[Saved entries]
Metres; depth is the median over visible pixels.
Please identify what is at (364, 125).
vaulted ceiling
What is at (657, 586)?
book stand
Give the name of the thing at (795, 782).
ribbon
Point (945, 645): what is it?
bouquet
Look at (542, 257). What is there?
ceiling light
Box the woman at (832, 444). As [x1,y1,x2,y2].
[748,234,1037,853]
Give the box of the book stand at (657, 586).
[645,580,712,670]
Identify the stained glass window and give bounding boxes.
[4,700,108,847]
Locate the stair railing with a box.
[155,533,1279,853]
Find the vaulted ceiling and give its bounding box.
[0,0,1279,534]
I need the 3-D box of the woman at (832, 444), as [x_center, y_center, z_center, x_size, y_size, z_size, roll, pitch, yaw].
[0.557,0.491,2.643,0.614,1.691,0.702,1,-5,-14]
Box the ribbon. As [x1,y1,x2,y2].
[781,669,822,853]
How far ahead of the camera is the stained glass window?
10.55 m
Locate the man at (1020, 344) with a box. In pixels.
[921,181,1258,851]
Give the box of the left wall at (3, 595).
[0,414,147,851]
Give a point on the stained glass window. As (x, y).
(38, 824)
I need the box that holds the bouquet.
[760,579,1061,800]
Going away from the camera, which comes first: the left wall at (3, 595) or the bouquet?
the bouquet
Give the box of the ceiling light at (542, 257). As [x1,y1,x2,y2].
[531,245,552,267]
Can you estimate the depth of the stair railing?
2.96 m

• [Directions for this task]
Write out the records again so that each line matches the original exactly.

• [Your response]
Metres; depth is the median over visible pixels.
Please identify what is at (364, 125).
vaulted ceiling
What is at (657, 586)?
book stand
Give the name of the thing at (795, 782).
ribbon
Point (945, 645): what is it?
bouquet
Look at (542, 257). What is there?
ceiling light
Box the woman at (832, 444). As [x1,y1,x2,y2].
[748,234,1037,853]
Give the box of the book stand at (657, 586).
[645,580,712,670]
Identify the stained glass window and give bounding boxes.
[4,700,108,847]
Locate the stair railing with a box.
[155,533,1279,853]
Find the vaulted ceiling and give its bounding box.
[0,0,1279,534]
I need the 3-D box of the woman at (832, 444), as [x_center, y_center, z_center, x_size, y_size, z_size, roll, pitch, yaw].
[0.557,0.491,2.643,0.614,1.691,0.702,1,-5,-14]
Box the ribbon. As [x1,y1,x2,y2].
[781,669,822,853]
How far ahead of the camera is the stained glass window?
10.55 m
Locate the man at (1020, 344) with a box. In pixels.
[921,181,1258,851]
Give the box of the left wall at (3, 595).
[0,414,147,851]
Give a point on the stained glass window. As (x, y).
(38, 824)
I need the box that holds the bouquet.
[760,579,1061,800]
Going away from the camera, which comes first: the left wall at (3, 595) or the bouquet?
the bouquet
Give the box of the ceiling light at (542, 257). As [x1,y1,x2,y2].
[531,245,552,267]
Can you estimate the depth of the stair railing?
2.96 m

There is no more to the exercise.